The Cleveland Cavaliers will tune up for the playoffs on Sunday afternoon when they host the Charlotte Hornets in the regular-season finale.
Cleveland clinched a playoff berth with Friday night’s victory against the Indiana Pacers, and the Cavaliers could be hitting another gear at just the right time.
“We should celebrate this accomplishment because everybody has worked hard to make this happen,” center Jarrett Allen said. “But the job is not done.”
The Cavaliers (48-33) trail first-place Milwaukee by one game in the Central Division. Even though the teams split four regular-season games, Cleveland owns the division tiebreaker if the teams end with the same record.
However, the New York Knicks also are a game up on the Cavaliers in the overall Eastern Conference playoff picture, and they hold a tiebreaker edge on Cleveland.
Either way, the Cavaliers will hold a top-four seed and have the home-court edge in the first round.
Cleveland is looking to win three in a row for the first time since a nine-game streak from Jan. 26-Feb. 10.
The push to clinch a good playoff slot came with a grind that was on display Friday.
“It wasn’t just the pretty stuff,” Cleveland coach J.B. Bickerstaff said. “It wasn’t the easy stuff. They came out and did the difficult stuff time and time again.”
While the Cavaliers are playing games with playoff implications, the Hornets (20-61) weren’t involved in one of those situations with Friday night’s 131-98 loss at Boston.

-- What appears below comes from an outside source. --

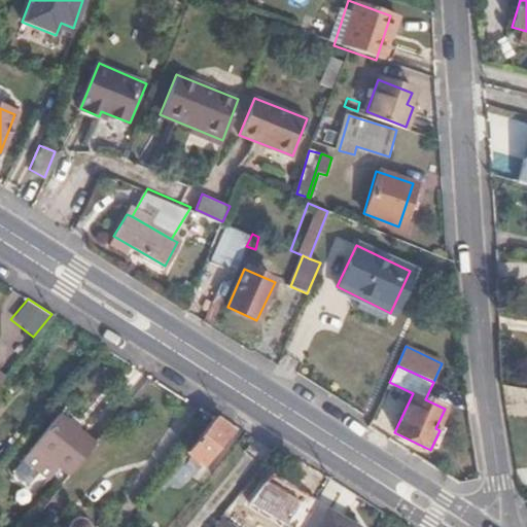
[(76,465),(103,432),(66,403),(34,443),(58,463),(65,455),(76,465)]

Sunday’s game will mark the final assignment for Hornets coach Steve Clifford, who is ending his coaching role for the organization and is expected to move into a front-office position.
He’d like to see a crisp performance from a team that has been ravaged by injuries and has used countless makeshift lineups. The outing in Boston highlighted some of those troubles.
“There was an unwillingness to move the ball to the open man,” Clifford said. “Then the rebounding, they crushed us on the glass. We’re going to struggle to rebound without Nick (Richards) and Grant (Williams) anyways.”
Clifford used various combinations as 12 Charlotte players logged at least 12 minutes apiece.
“Everybody’s going to play. We want to give everybody a chance,” Clifford said. “That’s not an easy way to play for any of them. I thought we competed fine. We can play better, which is what we need to try and do on Sunday.”
Donovan Mitchell is averaging 26.6 points per game for the Cavaliers, leading the team in scoring in the past two games. He poured in 29 points in a 110-98 victory over Memphis on Wednesday and 33 points in a 129-120 win over Indiana on Friday.
The Cavaliers and Hornets split back-to-back games in late March, each team winning at home. Charlotte has won just three of its last 10 games, including its 118-111 triumph against Cleveland on March 27.
Allen was Cleveland’s leading scorer in both of those games against the Hornets, with 17 and 24 points. He hasn’t had a game-high point total for the Cavaliers since then.